When working with .env files in shell scripts, special characters can cause unexpected behavior or security issues. The common approach of using source .env or export $(cat .env) breaks when values contain spaces, quotes, or shell metacharacters.

Let’s assume you have an .env file like this which does not include any quotes around values:

DATABASE_URL=postgresql://user:p@ssw0rd!#$&*()@localhost:5432/dbname

Then simply running source .env would lead to errors or incorrect variable assignments. Yes, it would be safer to quote values in the .env file, but often you don’t have control over how that file might be generated.
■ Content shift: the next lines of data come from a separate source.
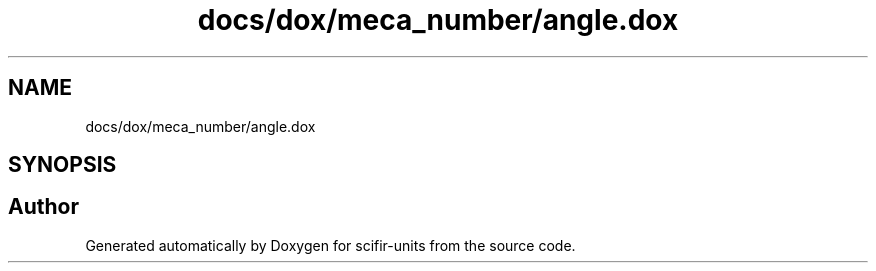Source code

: .TH "docs/dox/meca_number/angle.dox" 3 "Version 2.0.0" "scifir-units" \" -*- nroff -*-
.ad l
.nh
.SH NAME
docs/dox/meca_number/angle.dox
.SH SYNOPSIS
.br
.PP
.SH "Author"
.PP 
Generated automatically by Doxygen for scifir-units from the source code\&.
Here’s a robust function that handles special characters safely:

load_env_file() {
  local env_file="${1:-.env}"
  if [ -f "$env_file" ]; then
    set -a
    while IFS='=' read -r key value; do
      # Skip comments and empty lines
      [[ "$key" =~ ^#.*$ ]] && continue
      [[ -z "$key" ]] && continue
      # Trim leading/trailing whitespace
      value=$(echo "$value" | sed -e 's/^[[:space:]]*//' -e 's/[[:space:]]*$//')
      # Only remove quotes if they match at start and end
      if [[ "$value" =~ ^\"(.*)\"$ ]] || [[ "$value" =~ ^\'(.*)\'$ ]]; then
        value="${BASH_REMATCH[1]}"
      fi
      # Export the variable
      export "$key=$value"
    done < <(grep -v '^#' "$env_file" | grep -v '^$')
    set +a
  fi
}

How does it work?

  1. set -a: Automatically exports all variables assigned after this point
  2. IFS='=': Splits only on the first =, allowing values to contain = characters
  3. read -r: Prevents backslash interpretation, preserving literal values
  4. Comment/empty line filtering: Skips lines starting with # or containing no key
  5. Matching quote removal: Only strips quotes if they match at both start and end, preserving quotes that are part of the actual value (e.g., "password stays as "password)
  6. Process substitution: < <(grep...) ensures the loop runs in the current shell context, and it removes comments and empty lines before processing

The function safely processes:

  • Passwords with special characters: p@ssw0rd!#$&*()
  • URLs with special chars: postgresql://user:pass@localhost:5432/db
  • Wrapped quoted values: "value" or 'value' (quotes removed)
  • Quotes inside values: my"pass"word (quotes preserved)
  • Quotes at start/end only: "password or password" (quotes preserved)
  • Values with spaces: value with spaces
  • Multiple equals signs: key=value=another=value
  • Shell metacharacters: !@#$%^&*(){}[]|\/:"<>?

The load_env_file function treats .env as pure data, not executable code, preventing command injection and properly handling any character except newlines within values.